Pembs opened this issue · comments

commented

Hello, I use the below workflow to process my raw metabolomics data. I noticed out of the ~ 6000 features detected, 35 features have NA values for one group (76 QC samples), and only a few samples of the other group will have intensity values (~5%). These 35 features range in m/z from 400-700.
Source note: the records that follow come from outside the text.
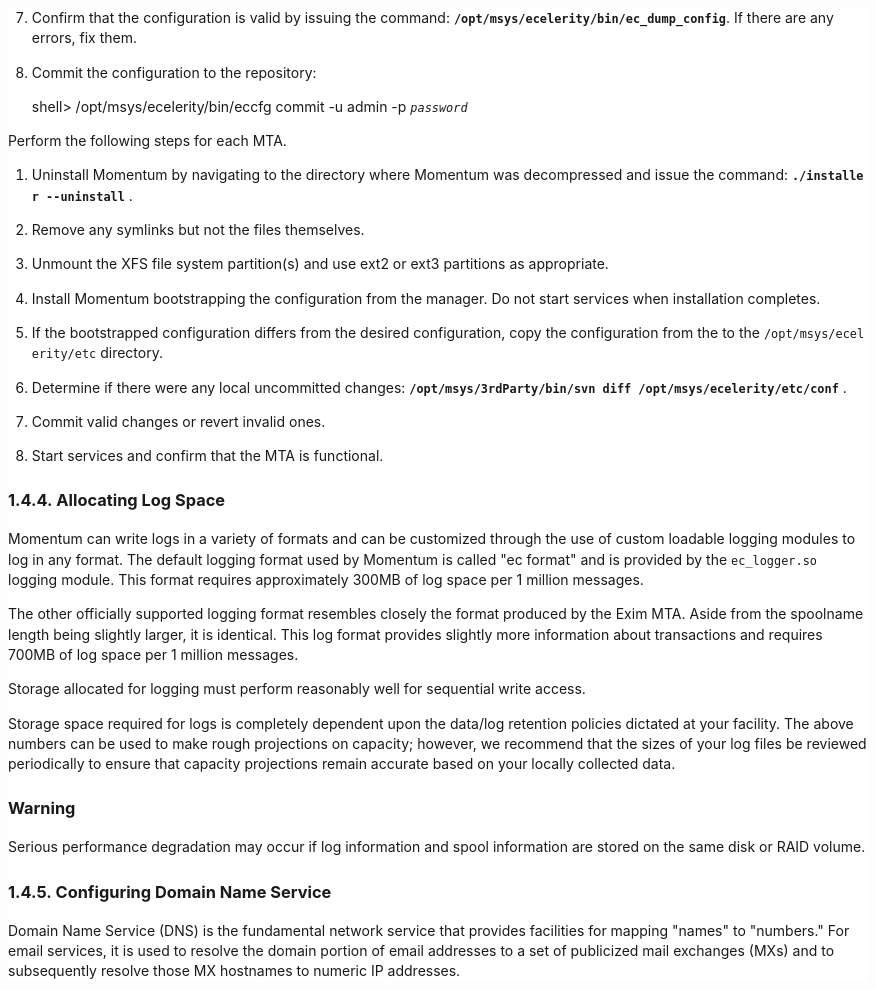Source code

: 7.  Confirm that the configuration is valid by issuing the command: **`/opt/msys/ecelerity/bin/ec_dump_config`**. If there are any errors, fix them.

8.  Commit the configuration to the repository:

    shell> /opt/msys/ecelerity/bin/eccfg commit -u admin -p *`password`*

Perform the following steps for each MTA.

1.  Uninstall Momentum by navigating to the directory where Momentum was decompressed and issue the command: **`./installer --uninstall`**             .

2.  Remove any symlinks but not the files themselves.

3.  Unmount the XFS file system partition(s) and use ext2 or ext3 partitions as appropriate.

4.  Install Momentum bootstrapping the configuration from the manager. Do not start services when installation completes.

5.  If the bootstrapped configuration differs from the desired configuration, copy the configuration from the to the `/opt/msys/ecelerity/etc` directory.

6.  Determine if there were any local uncommitted changes: **`/opt/msys/3rdParty/bin/svn diff /opt/msys/ecelerity/etc/conf`**                                   .

7.  Commit valid changes or revert invalid ones.

8.  Start services and confirm that the MTA is functional.

### 1.4.4. Allocating Log Space

Momentum can write logs in a variety of formats and can be customized through the use of custom loadable logging modules to log in any format. The default logging format used by Momentum is called "ec format" and is provided by the `ec_logger.so` logging module. This format requires approximately 300MB of log space per 1 million messages.

The other officially supported logging format resembles closely the format produced by the Exim MTA. Aside from the spoolname length being slightly larger, it is identical. This log format provides slightly more information about transactions and requires 700MB of log space per 1 million messages.

Storage allocated for logging must perform reasonably well for sequential write access.

Storage space required for logs is completely dependent upon the data/log retention policies dictated at your facility. The above numbers can be used to make rough projections on capacity; however, we recommend that the sizes of your log files be reviewed periodically to ensure that capacity projections remain accurate based on your locally collected data.

### Warning

Serious performance degradation may occur if log information and spool information are stored on the same disk or RAID volume.

### 1.4.5. Configuring Domain Name Service

Domain Name Service (DNS) is the fundamental network service that provides facilities for mapping "names" to "numbers." For email services, it is used to resolve the domain portion of email addresses to a set of publicized mail exchanges (MXs) and to subsequently resolve those MX hostnames to numeric IP addresses.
Please could anybody explain why this might arise (if I specify a minFraction but keep minSamples as 1, does the latter override the former?). Here, the minFraction is 0.5, so I would have thought features would have only been retained if they were in at least 50% of either group.

Thank you

param = CentWaveParam(
ppm = 5,
peakwidth = c(10, 45),
snthresh = 10,
noise = 10000,
prefilter = c(5, 1000),
mzdiff = 0.015,
mzCenterFun = "wMean",
integrate = 1,
fitgauss = FALSE)

##peak pick
xdata1 <- findChromPeaks(polar_data,param =param)

I use CPC and merge neighbouring peaks before alignment.

#rt alignment

obiwarpy = ObiwarpParam(binSize = 1,
distFun = "cor_opt",
response = 1,
gapInit = numeric(),
gapExtend = numeric(),
factorDiag = 2,
factorGap = 1,
localAlignment = FALSE)

register(SerialParam())

xdata_rt <- adjustRtime(xdata1, param = obiwarpy)

##grouping
xdata_group <- groupChromPeaks(xdata_rt, param=PeakDensityParam(sampleGroups = xdata_rt$sample_group, minFraction = 0.5, bw = 30, minSamples = 1,binSize = 0.01))

##fill peaks

xdata_fill <- fillChromPeaks(xdata_group, param = ChromPeakAreaParam())

Both minFraction and minSamples are considered (combined with a logical AND), so minSamples does not override minFraction. Note however that minFraction does not mean that a chromatographic peak needs to be detected in minFraction of samples of all groups, but only in one of the groups.

commented

Thank you for your reply - I see, only specifying minFraction as 0.5 and minSamples as 1, got features towards the higher mz that were only in 4% of only one group not 50% ( NA for other). I'm running again, specifying minFraction as 0.5 and minSamples as half of the smaller group and will see how it affects feature presence.